* _TASK BRIEF_:
Leaving out the images, reproduce every line of the data that follows exactly.

* _RAW DATA_:
• • • • • • •

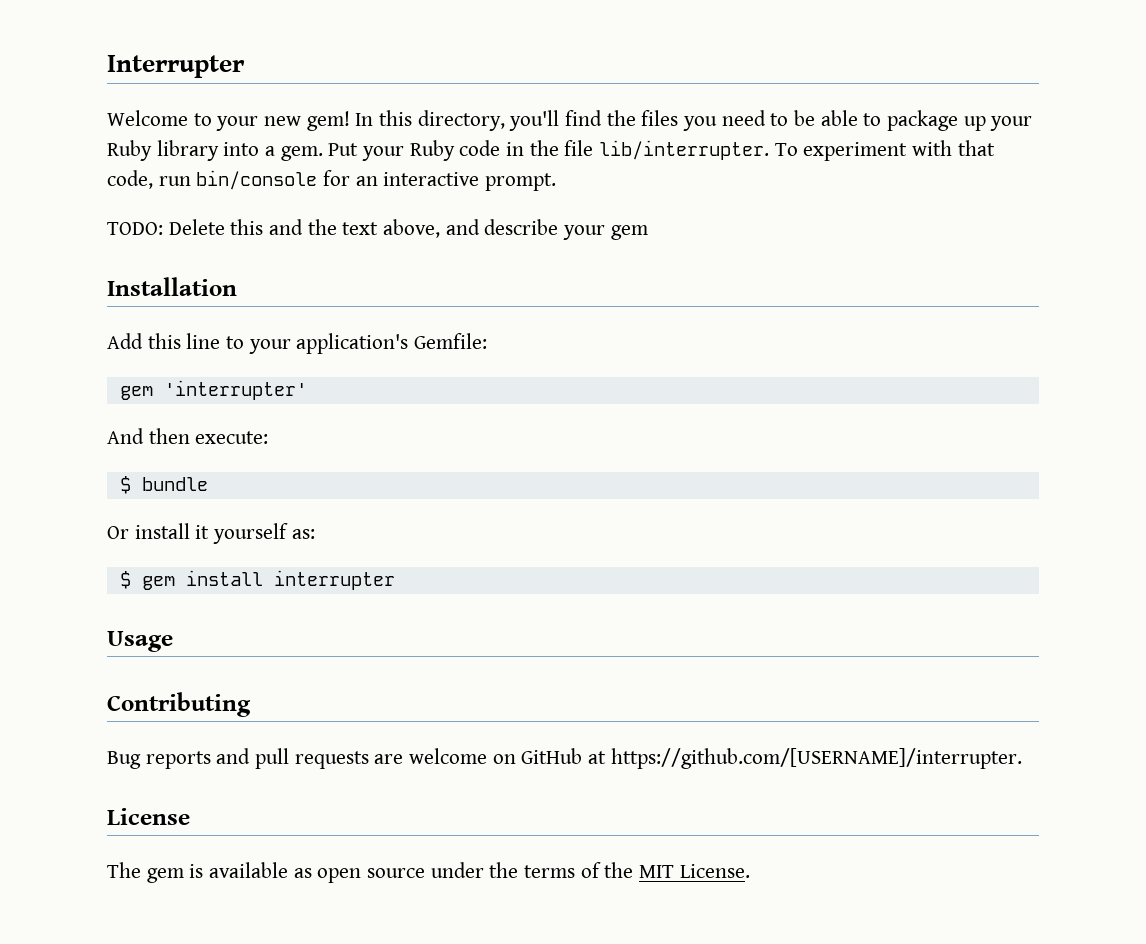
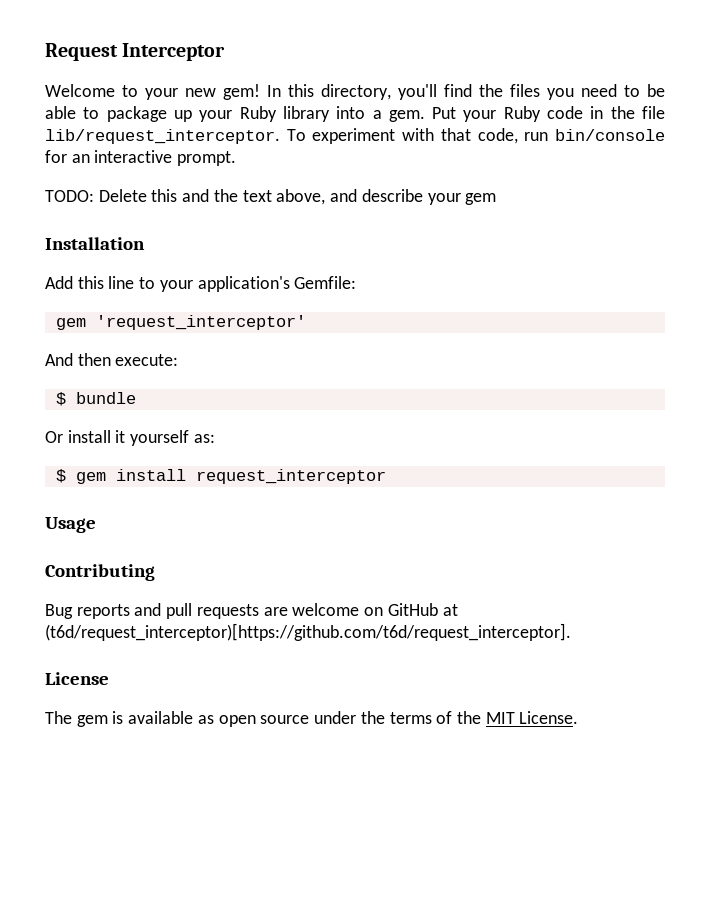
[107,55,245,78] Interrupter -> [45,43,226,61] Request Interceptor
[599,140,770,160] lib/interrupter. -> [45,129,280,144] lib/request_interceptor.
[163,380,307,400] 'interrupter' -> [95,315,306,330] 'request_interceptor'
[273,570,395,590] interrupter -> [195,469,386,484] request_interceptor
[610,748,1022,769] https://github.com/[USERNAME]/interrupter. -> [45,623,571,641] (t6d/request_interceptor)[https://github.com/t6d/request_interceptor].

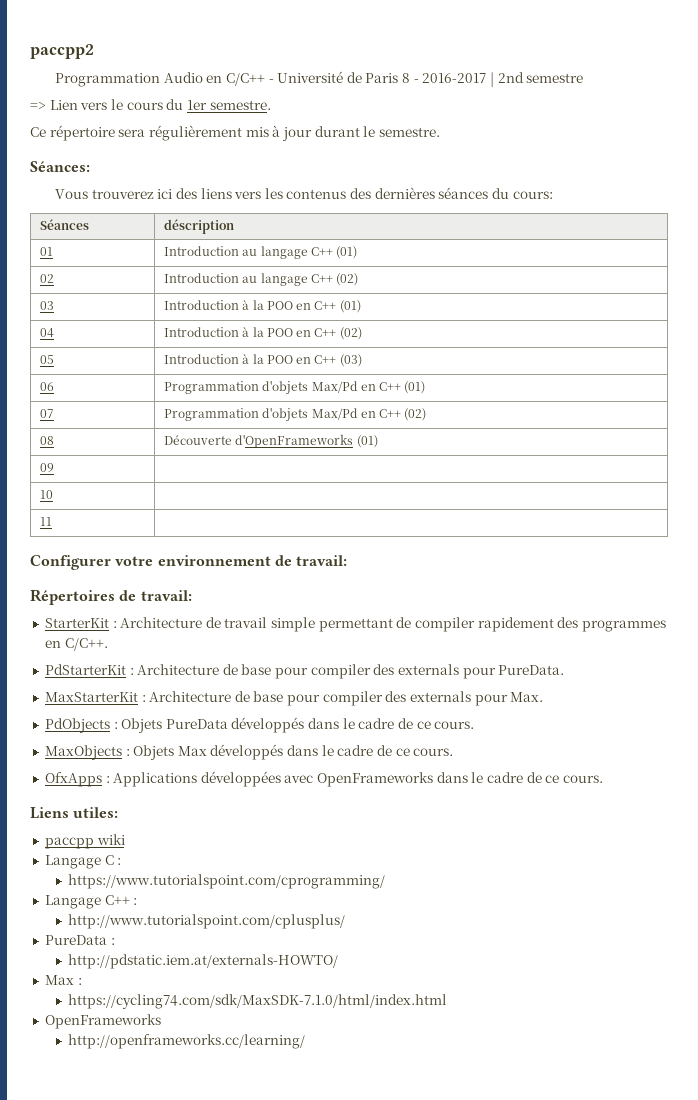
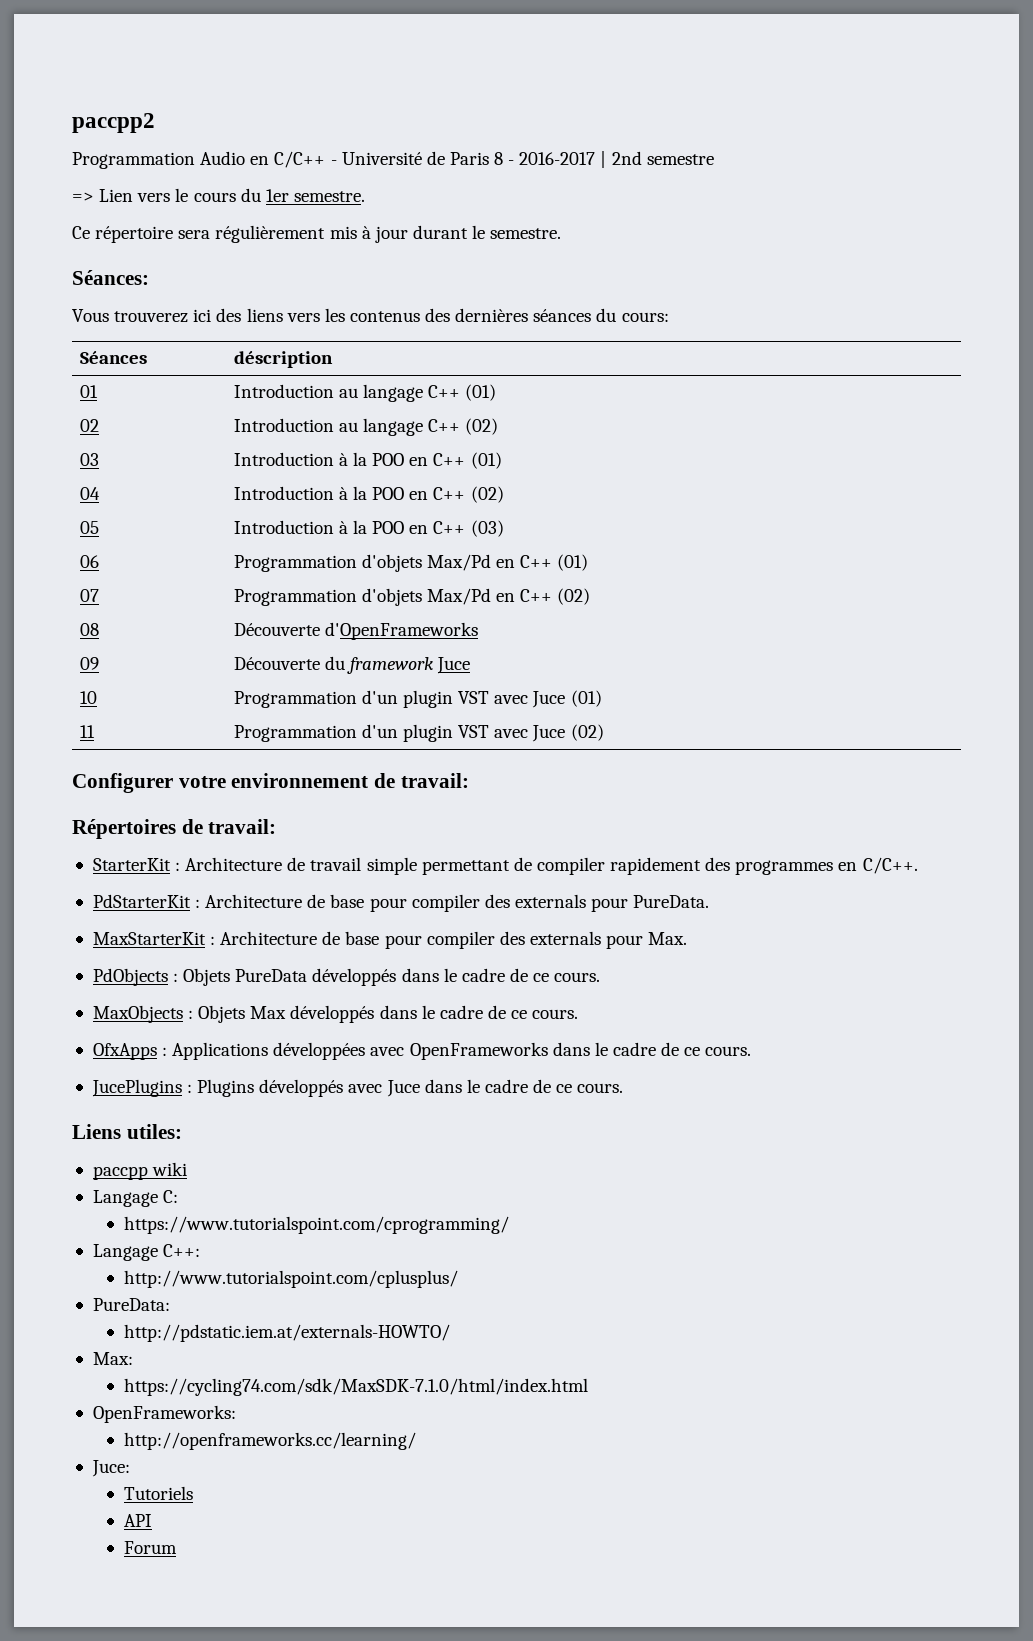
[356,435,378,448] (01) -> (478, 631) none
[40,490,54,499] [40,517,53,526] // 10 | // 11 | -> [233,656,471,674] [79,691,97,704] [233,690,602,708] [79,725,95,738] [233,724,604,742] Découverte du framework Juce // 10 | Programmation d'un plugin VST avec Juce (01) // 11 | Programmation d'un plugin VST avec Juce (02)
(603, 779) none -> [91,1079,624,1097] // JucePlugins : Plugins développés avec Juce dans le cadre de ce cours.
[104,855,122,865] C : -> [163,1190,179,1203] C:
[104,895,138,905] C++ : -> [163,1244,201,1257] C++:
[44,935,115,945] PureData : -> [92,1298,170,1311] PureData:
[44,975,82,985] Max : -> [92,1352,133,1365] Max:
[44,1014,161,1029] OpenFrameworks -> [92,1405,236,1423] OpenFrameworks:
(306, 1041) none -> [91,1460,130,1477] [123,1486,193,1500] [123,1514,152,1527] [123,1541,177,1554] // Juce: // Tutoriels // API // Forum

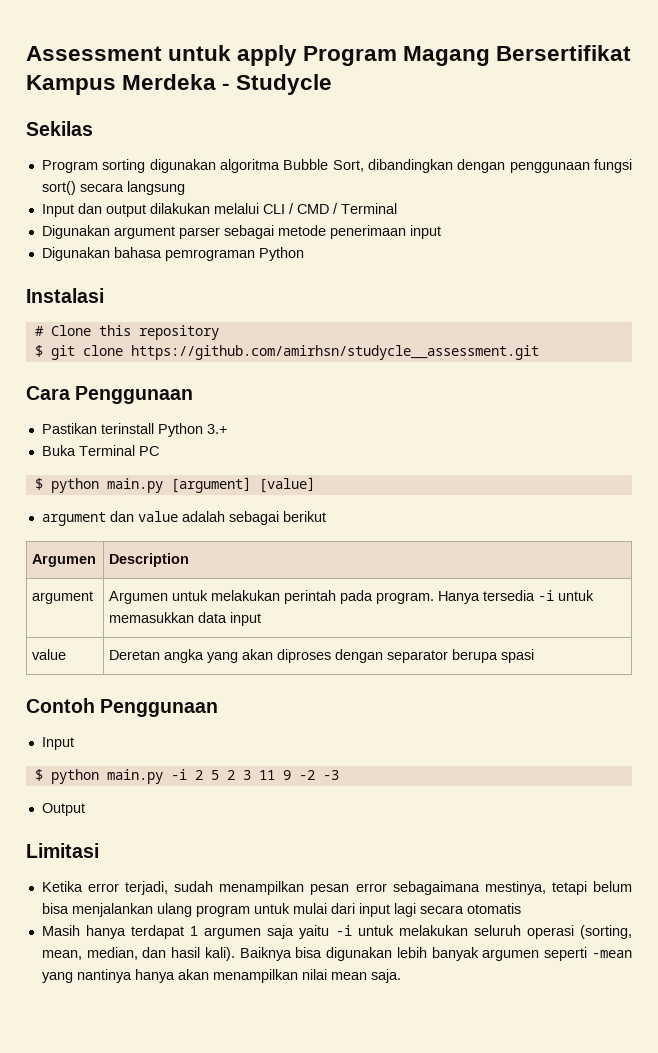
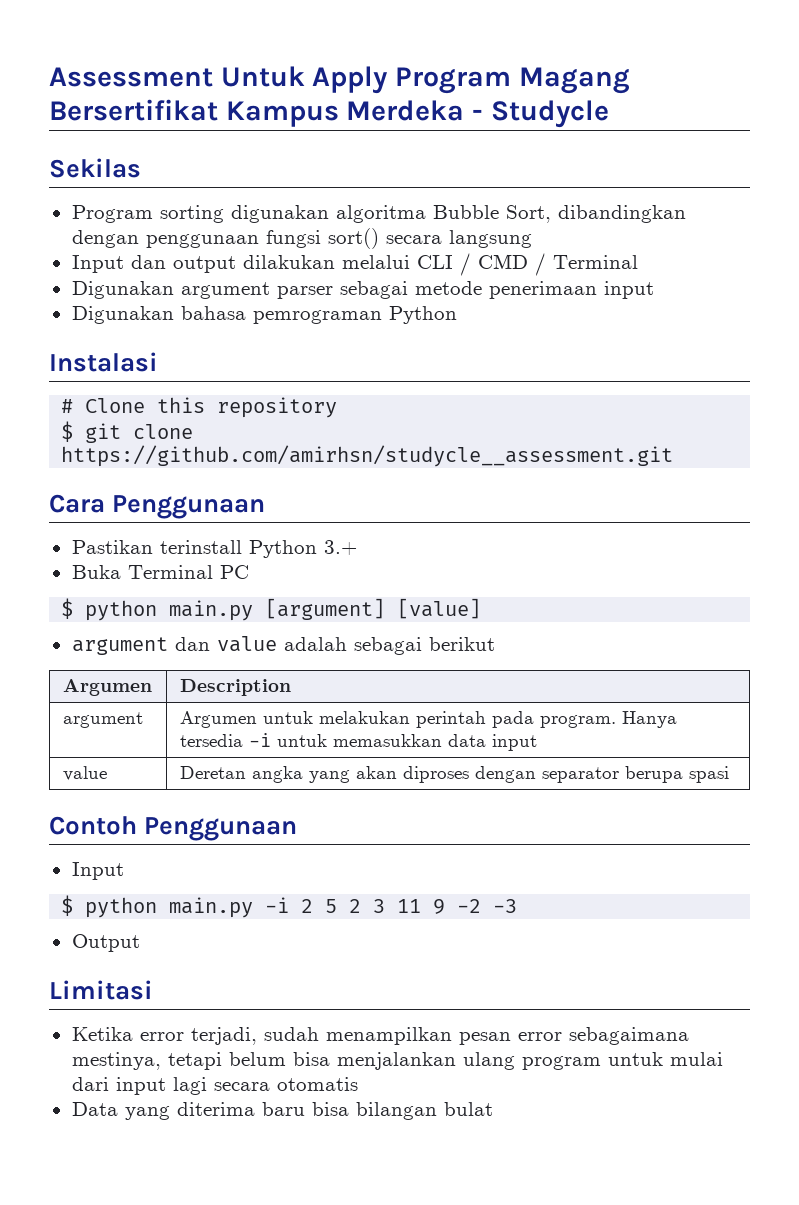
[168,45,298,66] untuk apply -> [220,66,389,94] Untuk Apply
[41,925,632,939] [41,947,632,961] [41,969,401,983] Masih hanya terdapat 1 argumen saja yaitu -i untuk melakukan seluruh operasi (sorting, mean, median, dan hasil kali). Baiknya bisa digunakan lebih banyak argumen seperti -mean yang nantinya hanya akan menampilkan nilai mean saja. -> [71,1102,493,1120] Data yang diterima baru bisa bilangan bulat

• • • • • • •

* _EXERCISE RESULT_:
[107,55,245,78] Interrupter -> [45,43,226,61] Request Interceptor
[599,140,770,160] lib/interrupter. -> [45,129,280,144] lib/request_interceptor.
[163,380,307,400] 'interrupter' -> [95,315,306,330] 'request_interceptor'
[273,570,395,590] interrupter -> [195,469,386,484] request_interceptor
[610,748,1022,769] https://github.com/[USERNAME]/interrupter. -> [45,623,571,641] (t6d/request_interceptor)[https://github.com/t6d/request_interceptor].

[356,435,378,448] (01) -> (478, 631) none
[40,490,54,499] [40,517,53,526] // 10 | // 11 | -> [233,656,471,674] [79,691,97,704] [233,690,602,708] [79,725,95,738] [233,724,604,742] Découverte du framework Juce // 10 | Programmation d'un plugin VST avec Juce (01) // 11 | Programmation d'un plugin VST avec Juce (02)
(603, 779) none -> [91,1079,624,1097] // JucePlugins : Plugins développés avec Juce dans le cadre de ce cours.
[104,855,122,865] C : -> [163,1190,179,1203] C:
[104,895,138,905] C++ : -> [163,1244,201,1257] C++:
[44,935,115,945] PureData : -> [92,1298,170,1311] PureData:
[44,975,82,985] Max : -> [92,1352,133,1365] Max:
[44,1014,161,1029] OpenFrameworks -> [92,1405,236,1423] OpenFrameworks:
(306, 1041) none -> [91,1460,130,1477] [123,1486,193,1500] [123,1514,152,1527] [123,1541,177,1554] // Juce: // Tutoriels // API // Forum

[168,45,298,66] untuk apply -> [220,66,389,94] Untuk Apply
[41,925,632,939] [41,947,632,961] [41,969,401,983] Masih hanya terdapat 1 argumen saja yaitu -i untuk melakukan seluruh operasi (sorting, mean, median, dan hasil kali). Baiknya bisa digunakan lebih banyak argumen seperti -mean yang nantinya hanya akan menampilkan nilai mean saja. -> [71,1102,493,1120] Data yang diterima baru bisa bilangan bulat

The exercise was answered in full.